Now compare the equivalent extracts when we hint an index fast full scan 12.1.0.2 first, then 12.2.0.1:

12.1.0.2
--------------------------------------------------------------------------------------------------------------------------------------------------------
| Id  | Operation                                    | Name  | Starts | E-Rows | Cost (%CPU)| A-Rows |   A-Time   | Buffers |  OMem |  1Mem | Used-Mem |
--------------------------------------------------------------------------------------------------------------------------------------------------------
...
|*  6 |       VIEW                                   |       |      1 |      1 |    39   (8)|      1 |00:00:00.03 |      32 |       |       |          |
|*  7 |        WINDOW SORT PUSHED RANK               |       |      1 |  10000 |    39   (8)|      1 |00:00:00.03 |      32 |  2048 |  2048 | 2048  (0)|
|   8 |         INDEX FAST FULL SCAN                 | T1_PK |      1 |  10000 |     5   (0)|  10000 |00:00:00.01 |      32 |       |       |          |

12.2.0.1
--------------------------------------------------------------------------------------------------------------------------------------------------------
| Id  | Operation                                    | Name  | Starts | E-Rows | Cost (%CPU)| A-Rows |   A-Time   | Buffers |  OMem |  1Mem | Used-Mem |
--------------------------------------------------------------------------------------------------------------------------------------------------------
...
|*  6 |       VIEW                                   |       |      1 |      1 |     7  (29)|      1 |00:00:00.01 |      34 |       |       |          |
|*  7 |        WINDOW SORT PUSHED RANK               |       |      1 |  10000 |     7  (29)|      1 |00:00:00.01 |      34 |  2048 |  2048 | 2048  (0)|
|   8 |         INDEX FAST FULL SCAN                 | T1_PK |      1 |  10000 |     5   (0)|  10000 |00:00:00.01 |      34 |       |       |          |

In both cases the cost of the index fast full scan is the same – and much cheaper; but in 12.1.0.2 the cost of the query looks as if it is allowing for sorting (and spilling) the entire 10,000 rows of returned from the index fast full scan (even though the OMem indicates otherwise), while the cost in 12.2.0.1 looks as if it recognises that it just has to do a running comparison through the data set as it returns, keeping only the current minimum in memory at any one moment. This clearly matches our expectations of how Oracle ought to behave, which is why I’d call this a bug in 12.1, fixed by 12.2.

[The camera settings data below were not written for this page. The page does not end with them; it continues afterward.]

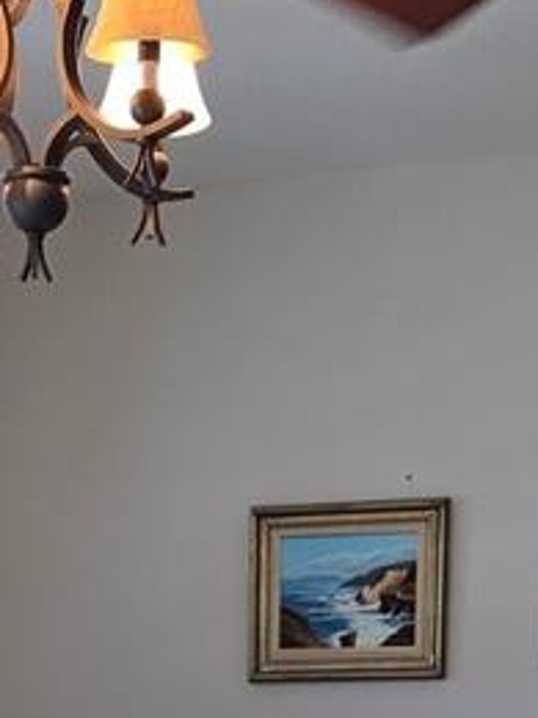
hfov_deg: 13.9
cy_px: 1135
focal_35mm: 106
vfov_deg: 16.6
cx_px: 94
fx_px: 2197
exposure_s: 1/120
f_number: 1.7
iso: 160
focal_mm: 6.3
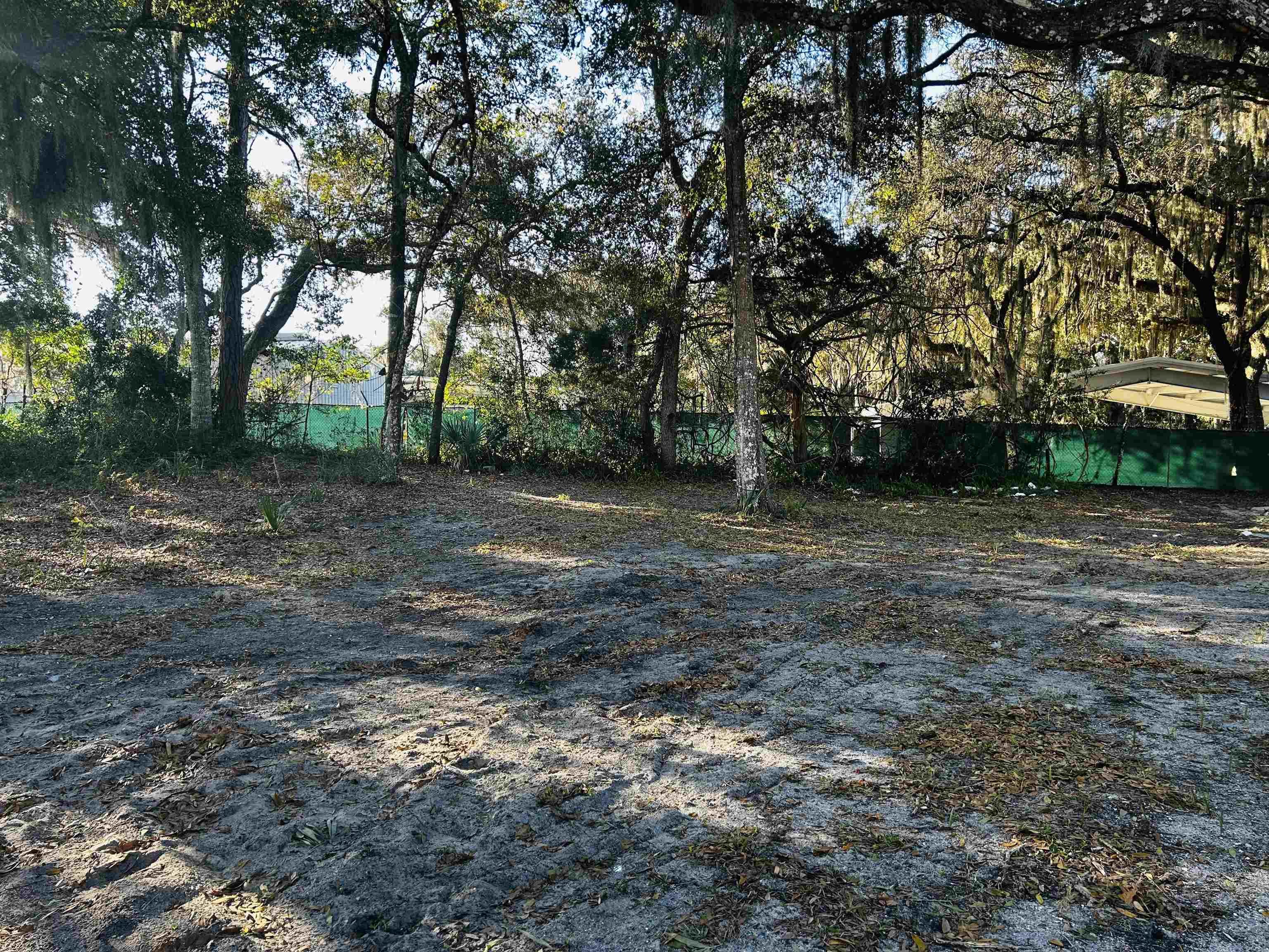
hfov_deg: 67.3
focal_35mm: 26
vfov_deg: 53.1
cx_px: 634
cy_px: 476
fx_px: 953
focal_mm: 5.7
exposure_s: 1/205
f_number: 1.5
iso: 40
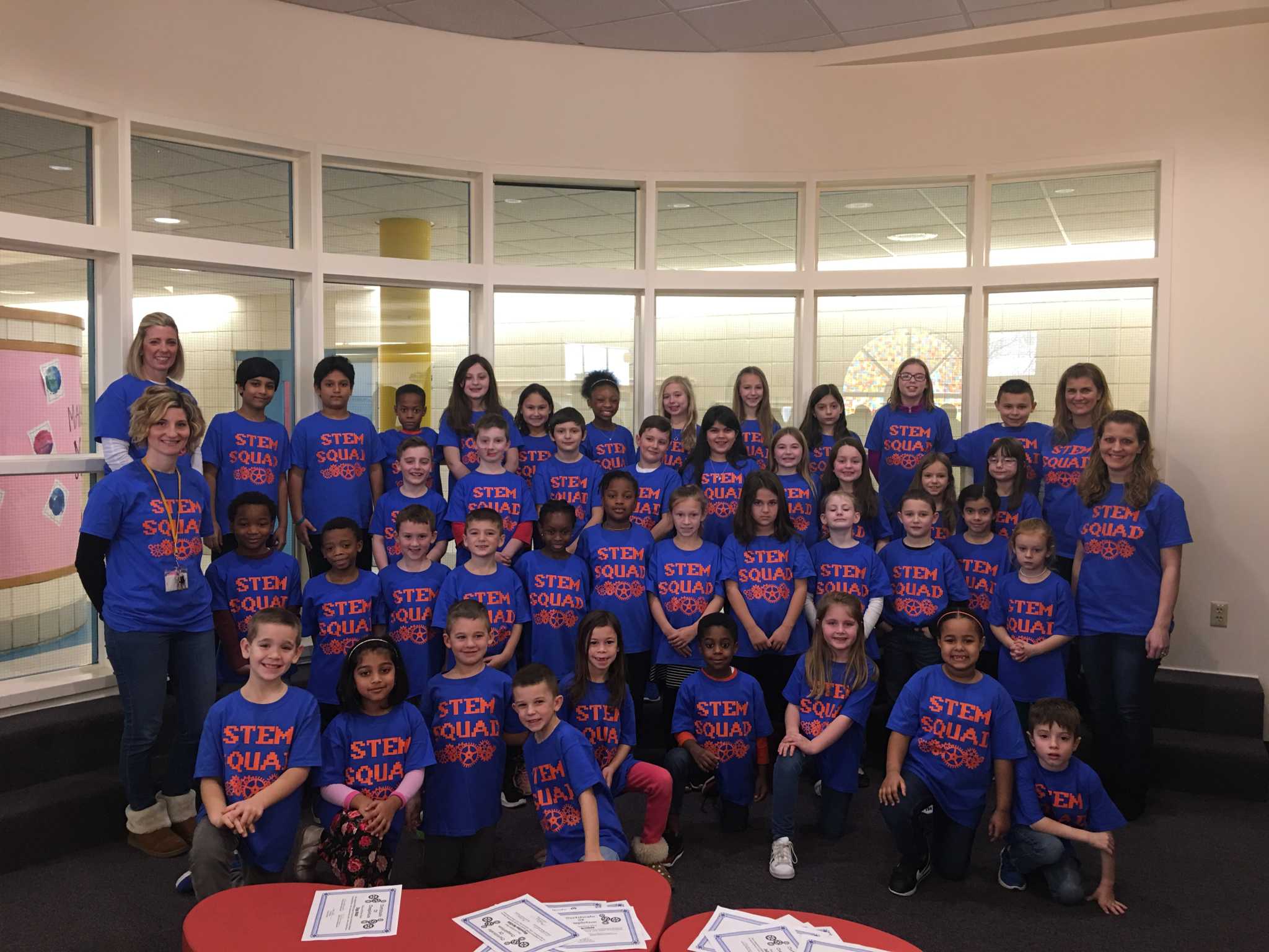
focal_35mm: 29
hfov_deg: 61.7
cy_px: 476
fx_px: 1063
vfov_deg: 48.2
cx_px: 634
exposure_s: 1/15
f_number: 2.2
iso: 50
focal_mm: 4.15
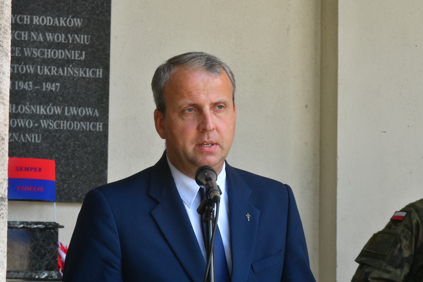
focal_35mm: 200
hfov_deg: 10.3
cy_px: 141
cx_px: 212
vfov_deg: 6.9
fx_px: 2350
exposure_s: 1/80
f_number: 22
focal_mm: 200
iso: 1600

The dramatic change in cost of operation 7 on the upgrade explains the change in plan and the necessity for the /*+ index(t1) */ hint – but if the “first row” predicate were also reflected in the costing then the cost of the “stopkey” index full scan would drop to 2 (probably) and the original 12.1 path would be re-appear.

Footnote

I don’t think there’s a lot of scope for improving the efficiency of this query for getting the (relatively) small number of distinct combinations from the first two columns of a very large index – but there are some very clever SQL bunnies on the ODC forum, so I won’t be surprised if someone comes up with a better solution.